Durante la Edad Media, las celebraciones litúrgicas del Jueves Santo fueron adquiriendo un carácter más ceremonial, con la inclusión del lavatorio de los pies como un gesto de humildad y servicio, y con la reserva del Santísimo Sacramento como preparación para el Viernes Santo.
La Liturgia y los Ritos
La misa del Jueves Santo es una de las más solemnes del año. En ella, el sacerdote realiza el lavatorio de pies a doce fieles, en recuerdo del gesto de Cristo hacia sus apóstoles. Posteriormente, se lleva a cabo la “traslación” del Santísimo al llamado “Monumento”, un espacio especialmente decorado para la adoración, que permanecerá en silencio hasta la Vigilia Pascual.

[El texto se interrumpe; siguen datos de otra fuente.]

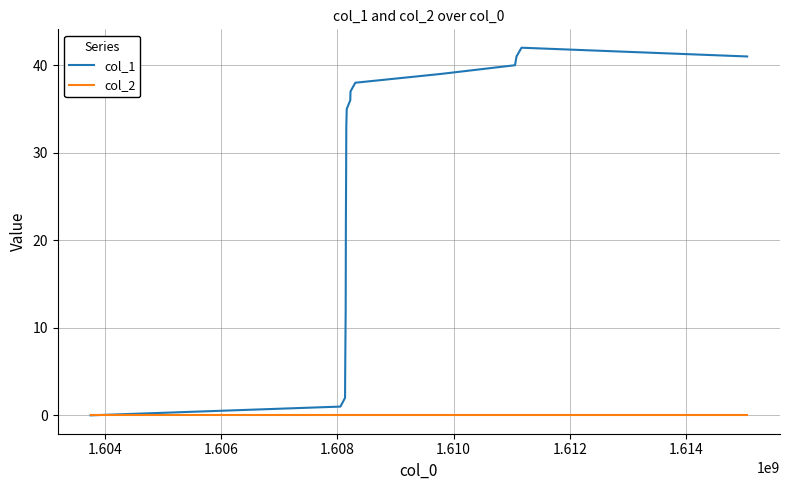

List the series in order of their peak value, lowest first.

col_2, col_1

En muchos lugares del mundo, es tradición visitar siete iglesias durante la noche para rezar ante el Monumento, en un gesto de acompañamiento a Jesús en su agonía en el Huerto de los Olivos.
Un Día de Contrastes
El Jueves Santo es, en esencia, un día de contrastes. La alegría de la Eucaristía se entrelaza con el inicio del sufrimiento de Jesús. La mesa compartida se convierte en despedida. La esperanza convive con la traición. Es el comienzo del relato más profundo de la fe cristiana: la muerte y resurrección de Cristo.
Hoy, siglos después de aquellos acontecimientos, el Jueves Santo sigue siendo una cita con la memoria, la reflexión y la espiritualidad. Una jornada que, más allá de las creencias individuales, nos invita a mirar hacia dentro, a pensar en el servicio, en la entrega y en el amor al prójimo.
El Jueves Santo, por tanto, es un día del calendario litúrgico que representa la historia viva y sigue palpitando cada año con fuerza en el corazón de quienes la celebran.